• [Input data]
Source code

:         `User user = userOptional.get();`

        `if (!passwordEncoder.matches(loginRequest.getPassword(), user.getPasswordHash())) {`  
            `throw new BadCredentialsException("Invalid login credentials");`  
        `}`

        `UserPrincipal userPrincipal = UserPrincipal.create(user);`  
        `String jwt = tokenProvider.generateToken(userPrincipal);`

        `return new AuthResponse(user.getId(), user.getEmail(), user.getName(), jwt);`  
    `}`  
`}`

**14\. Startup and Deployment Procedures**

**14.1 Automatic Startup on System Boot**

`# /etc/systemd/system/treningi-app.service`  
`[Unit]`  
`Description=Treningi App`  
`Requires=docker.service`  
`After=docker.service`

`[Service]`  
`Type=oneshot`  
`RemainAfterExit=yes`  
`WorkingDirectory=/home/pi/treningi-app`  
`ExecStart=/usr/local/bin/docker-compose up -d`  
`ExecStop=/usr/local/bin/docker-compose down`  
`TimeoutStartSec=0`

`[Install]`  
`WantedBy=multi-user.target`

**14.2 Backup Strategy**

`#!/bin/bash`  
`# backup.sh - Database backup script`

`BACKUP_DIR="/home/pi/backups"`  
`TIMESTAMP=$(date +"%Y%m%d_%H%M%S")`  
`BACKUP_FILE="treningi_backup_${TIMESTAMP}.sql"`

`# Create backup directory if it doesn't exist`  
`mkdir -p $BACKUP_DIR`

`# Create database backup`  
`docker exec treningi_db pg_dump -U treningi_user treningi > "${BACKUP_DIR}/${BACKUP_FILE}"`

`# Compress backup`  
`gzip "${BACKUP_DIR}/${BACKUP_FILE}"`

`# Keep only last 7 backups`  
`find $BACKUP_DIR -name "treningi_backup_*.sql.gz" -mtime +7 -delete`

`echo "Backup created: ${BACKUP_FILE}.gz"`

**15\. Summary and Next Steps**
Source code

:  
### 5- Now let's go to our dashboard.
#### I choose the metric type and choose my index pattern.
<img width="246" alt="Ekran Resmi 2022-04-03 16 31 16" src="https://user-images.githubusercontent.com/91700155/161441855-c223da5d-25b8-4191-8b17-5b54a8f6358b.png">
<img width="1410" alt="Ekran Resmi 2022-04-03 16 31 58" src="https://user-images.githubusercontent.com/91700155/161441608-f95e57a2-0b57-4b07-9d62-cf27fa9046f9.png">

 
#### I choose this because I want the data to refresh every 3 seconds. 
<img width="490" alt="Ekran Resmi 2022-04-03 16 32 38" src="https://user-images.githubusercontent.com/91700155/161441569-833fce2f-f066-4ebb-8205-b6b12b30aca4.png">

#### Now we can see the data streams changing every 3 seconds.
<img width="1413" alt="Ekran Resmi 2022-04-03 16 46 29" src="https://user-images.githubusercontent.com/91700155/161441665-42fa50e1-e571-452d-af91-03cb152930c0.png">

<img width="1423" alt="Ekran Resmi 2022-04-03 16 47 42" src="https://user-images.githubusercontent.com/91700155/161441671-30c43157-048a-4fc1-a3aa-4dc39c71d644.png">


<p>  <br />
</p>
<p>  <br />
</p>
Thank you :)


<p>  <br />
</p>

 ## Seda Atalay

• [Task instructions]
Write out all of the records again, substituting "ARCHIVE_DIR" for every occurrence of "BACKUP_DIR" and leaving everything else unchanged.

• [Task answer]
Source code

:         `User user = userOptional.get();`

        `if (!passwordEncoder.matches(loginRequest.getPassword(), user.getPasswordHash())) {`  
            `throw new BadCredentialsException("Invalid login credentials");`  
        `}`

        `UserPrincipal userPrincipal = UserPrincipal.create(user);`  
        `String jwt = tokenProvider.generateToken(userPrincipal);`

        `return new AuthResponse(user.getId(), user.getEmail(), user.getName(), jwt);`  
    `}`  
`}`

**14\. Startup and Deployment Procedures**

**14.1 Automatic Startup on System Boot**

`# /etc/systemd/system/treningi-app.service`  
`[Unit]`  
`Description=Treningi App`  
`Requires=docker.service`  
`After=docker.service`

`[Service]`  
`Type=oneshot`  
`RemainAfterExit=yes`  
`WorkingDirectory=/home/pi/treningi-app`  
`ExecStart=/usr/local/bin/docker-compose up -d`  
`ExecStop=/usr/local/bin/docker-compose down`  
`TimeoutStartSec=0`

`[Install]`  
`WantedBy=multi-user.target`

**14.2 Backup Strategy**

`#!/bin/bash`  
`# backup.sh - Database backup script`

`ARCHIVE_DIR="/home/pi/backups"`  
`TIMESTAMP=$(date +"%Y%m%d_%H%M%S")`  
`BACKUP_FILE="treningi_backup_${TIMESTAMP}.sql"`

`# Create backup directory if it doesn't exist`  
`mkdir -p $ARCHIVE_DIR`

`# Create database backup`  
`docker exec treningi_db pg_dump -U treningi_user treningi > "${ARCHIVE_DIR}/${BACKUP_FILE}"`

`# Compress backup`  
`gzip "${ARCHIVE_DIR}/${BACKUP_FILE}"`

`# Keep only last 7 backups`  
`find $ARCHIVE_DIR -name "treningi_backup_*.sql.gz" -mtime +7 -delete`

`echo "Backup created: ${BACKUP_FILE}.gz"`

**15\. Summary and Next Steps**
Source code

:  
### 5- Now let's go to our dashboard.
#### I choose the metric type and choose my index pattern.
<img width="246" alt="Ekran Resmi 2022-04-03 16 31 16" src="https://user-images.githubusercontent.com/91700155/161441855-c223da5d-25b8-4191-8b17-5b54a8f6358b.png">
<img width="1410" alt="Ekran Resmi 2022-04-03 16 31 58" src="https://user-images.githubusercontent.com/91700155/161441608-f95e57a2-0b57-4b07-9d62-cf27fa9046f9.png">

 
#### I choose this because I want the data to refresh every 3 seconds. 
<img width="490" alt="Ekran Resmi 2022-04-03 16 32 38" src="https://user-images.githubusercontent.com/91700155/161441569-833fce2f-f066-4ebb-8205-b6b12b30aca4.png">

#### Now we can see the data streams changing every 3 seconds.
<img width="1413" alt="Ekran Resmi 2022-04-03 16 46 29" src="https://user-images.githubusercontent.com/91700155/161441665-42fa50e1-e571-452d-af91-03cb152930c0.png">

<img width="1423" alt="Ekran Resmi 2022-04-03 16 47 42" src="https://user-images.githubusercontent.com/91700155/161441671-30c43157-048a-4fc1-a3aa-4dc39c71d644.png">


<p>  <br />
</p>
<p>  <br />
</p>
Thank you :)


<p>  <br />
</p>

 ## Seda Atalay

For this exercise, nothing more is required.